FRAM enables an overall understanding of a socio-technical system, by avoiding to decompose the system into smaller components and characteristics. Emphasis is given on the comprehensive view. The process itself forces questioning rather than finding straight clear answers, as it does not include the typical cause-effect models.

The biggest weakness of the method is the time-consuming process, which is mainly attributed to the young age of the method. As it differs fundamentally from the traditional methods, it will require time for adaptation and efficient use. The method requires imagination and it does not allow room for automation.

The following is an example, with the author analysing the British Midland Flight 92 (Kegworth) accident using the FRAM approach. Full explanation and the steps of the process can be found at https://www.slideshare.net/stargate1280/fram-analysis-kegworth.

FRAM analysis

10 axioms

According to H.W.Heinrich these are the ten axioms of industrial safety:

  1. The occurrence of any injury invariably results from a completed series of factors, the last one being the accident itself.
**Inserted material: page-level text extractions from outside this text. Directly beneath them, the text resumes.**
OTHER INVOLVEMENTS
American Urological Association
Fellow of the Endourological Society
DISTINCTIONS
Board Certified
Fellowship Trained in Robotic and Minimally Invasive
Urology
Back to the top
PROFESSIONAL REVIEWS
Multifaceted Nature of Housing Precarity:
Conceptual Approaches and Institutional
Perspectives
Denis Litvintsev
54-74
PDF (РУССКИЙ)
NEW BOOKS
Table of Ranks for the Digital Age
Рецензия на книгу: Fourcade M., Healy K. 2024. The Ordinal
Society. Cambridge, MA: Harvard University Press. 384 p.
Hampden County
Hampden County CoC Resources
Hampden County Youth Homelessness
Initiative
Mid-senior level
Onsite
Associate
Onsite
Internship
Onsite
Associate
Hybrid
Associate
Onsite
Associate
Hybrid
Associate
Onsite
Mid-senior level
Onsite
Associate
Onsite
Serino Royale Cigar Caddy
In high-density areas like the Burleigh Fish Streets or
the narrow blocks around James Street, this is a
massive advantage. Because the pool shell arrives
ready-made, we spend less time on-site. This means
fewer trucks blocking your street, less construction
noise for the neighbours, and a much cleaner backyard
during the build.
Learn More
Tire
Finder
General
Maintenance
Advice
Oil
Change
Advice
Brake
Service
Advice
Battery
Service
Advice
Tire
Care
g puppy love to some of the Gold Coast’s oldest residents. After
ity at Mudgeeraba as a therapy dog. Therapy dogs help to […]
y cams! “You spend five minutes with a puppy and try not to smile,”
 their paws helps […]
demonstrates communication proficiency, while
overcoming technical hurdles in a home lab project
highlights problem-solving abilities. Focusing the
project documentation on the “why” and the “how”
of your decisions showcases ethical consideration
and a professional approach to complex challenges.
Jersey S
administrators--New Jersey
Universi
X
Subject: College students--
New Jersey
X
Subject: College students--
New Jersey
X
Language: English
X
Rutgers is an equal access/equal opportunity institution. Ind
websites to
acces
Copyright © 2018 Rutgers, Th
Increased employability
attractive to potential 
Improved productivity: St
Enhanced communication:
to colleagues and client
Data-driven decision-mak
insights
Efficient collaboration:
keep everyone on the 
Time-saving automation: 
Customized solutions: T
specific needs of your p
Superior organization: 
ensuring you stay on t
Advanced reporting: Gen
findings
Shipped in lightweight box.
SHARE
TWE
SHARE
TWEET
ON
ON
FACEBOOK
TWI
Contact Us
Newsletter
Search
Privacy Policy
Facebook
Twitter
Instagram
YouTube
The accident being due to the unsafe act of a person and/or mechanical or physical hazard.
  2. The unsafe acts of persons are responsible for the majority of accidents.
  3. The person who suffers an injury has probably had at least 300 narrow escapes when committing the same act.
  4. The four basic motives for the occurrence of accidents are:
    • Improper attitude;
    • Lack of knowledge or skill;
    • Physical unsuitability;
    • Improper environment.
  5. The four-basic method of prevention of accidents are:
    • Engineering revision;
    • Persuasion and appeal;
    • Personnel adjustment;
    • Discipline.
  6. The severity of an injury is largely fortuitous.
  7. Methods of accident prevention are similar to methods of control of quality, cost and production.
  8. Management has the best opportunity to initiate work of prevention and therefore must take responsibility for accident prevention.
  9. The supervisor is the key man in accident prevention and can influence accident prevention by taking four steps; these are:
    • Identify the problem;
    • Find and verify the reason for the existence of the problem;
    • Select the appropriate remedy;
    • Apply the remedy.
  10. The humanitarian incentive for preventing accidents is supplemented by two powerful economic factors:
    • The safe establishment is efficient;
    • The direct cost of an accident is about 1/5 of what the company eventually pays.